Task item -
A word-for-word copy of the records below is needed, without the images.

Collected data -
# # # #
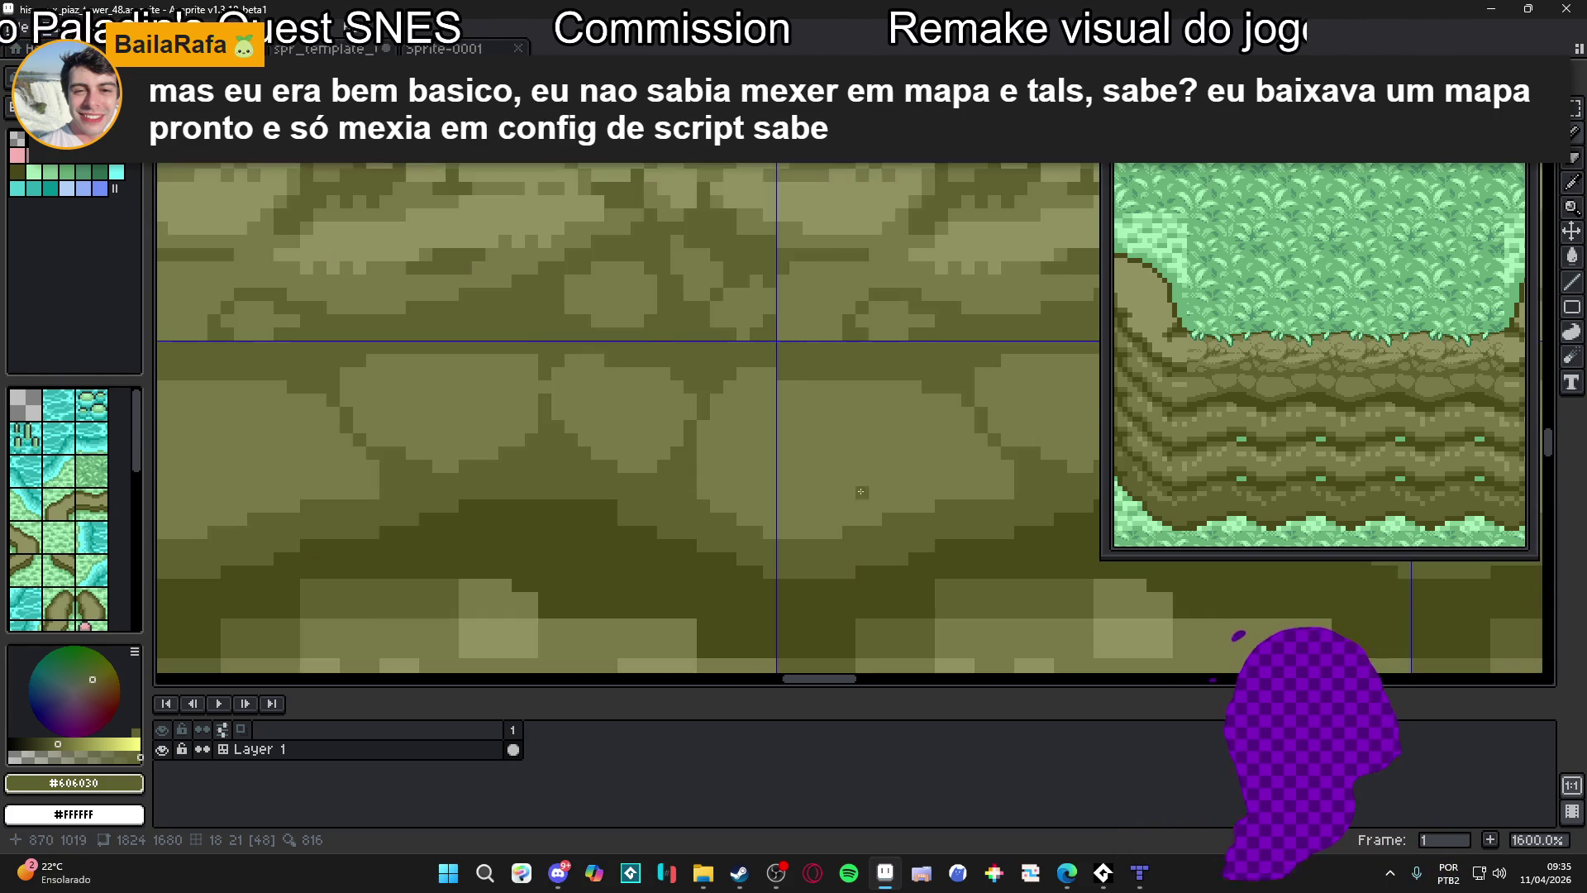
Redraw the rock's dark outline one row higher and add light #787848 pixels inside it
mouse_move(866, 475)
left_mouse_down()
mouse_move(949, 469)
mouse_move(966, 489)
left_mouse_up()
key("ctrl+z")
# # # #
Reply to the task -
Redraw the rock's dark outline one row higher and add light #787848 pixels inside it
mouse_move(866, 475)
left_mouse_down()
mouse_move(949, 469)
mouse_move(966, 489)
left_mouse_up()
key("ctrl+z")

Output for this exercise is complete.